The reason we see two peaks very close together becomes apparent
once we look at the data in TOPPView which indicates that the 974.4572680576728
peak is derived from a 2+ peak at m/z 487.73 and the peak at 974.4589691256419
is derived from a 3+ peak at m/z 325.49: the algorithm has identified a single
analyte in two charge states and deconvoluted the peaks to their nominal mass
[M+H]+ ion, which produces two peaks very close together (2+ and 3+
Looking at the full spectrum and comparing it to the original spectrum, we can see the original (centroided) spectrum on the top and the deisotoped spectrum on the bottom in blue.
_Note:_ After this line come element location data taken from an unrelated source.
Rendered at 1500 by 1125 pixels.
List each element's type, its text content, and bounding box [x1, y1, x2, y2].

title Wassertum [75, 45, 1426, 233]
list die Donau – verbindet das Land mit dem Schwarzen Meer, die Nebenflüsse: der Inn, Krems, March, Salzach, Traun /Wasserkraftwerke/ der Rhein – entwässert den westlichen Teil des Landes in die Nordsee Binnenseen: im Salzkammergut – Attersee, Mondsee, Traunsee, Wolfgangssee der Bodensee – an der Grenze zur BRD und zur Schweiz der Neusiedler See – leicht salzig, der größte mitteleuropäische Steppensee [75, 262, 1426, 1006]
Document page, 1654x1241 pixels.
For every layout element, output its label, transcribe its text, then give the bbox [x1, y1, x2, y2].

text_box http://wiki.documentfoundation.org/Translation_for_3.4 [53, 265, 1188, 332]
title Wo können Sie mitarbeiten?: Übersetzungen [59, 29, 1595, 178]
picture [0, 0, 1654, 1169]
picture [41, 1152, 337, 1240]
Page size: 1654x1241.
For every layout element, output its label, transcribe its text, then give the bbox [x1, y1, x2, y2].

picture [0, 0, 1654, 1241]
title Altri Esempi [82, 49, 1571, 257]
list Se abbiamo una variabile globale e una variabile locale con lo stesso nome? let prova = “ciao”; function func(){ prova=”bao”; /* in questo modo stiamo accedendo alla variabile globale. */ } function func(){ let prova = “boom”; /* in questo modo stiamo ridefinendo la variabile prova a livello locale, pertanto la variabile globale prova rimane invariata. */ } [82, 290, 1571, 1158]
Note how hovering over a peak in the deisotoped spectrum indicates the charge state:
In the next section, we will look at 2-dimensional deisotoping where instead of a single spectrum, multiple spectra from a LC-MS experiments are analyzed together. There algorithms analyze the full 2-dimensional (m/z and RT) signal and are generally more powerful than the 1-dimensional algorithm discussed here. However, not all data is 2 dimensional and the algorithm discussed here has many application in practice (e.g. single mass spectra, fragment ion spectra in DDA etc.).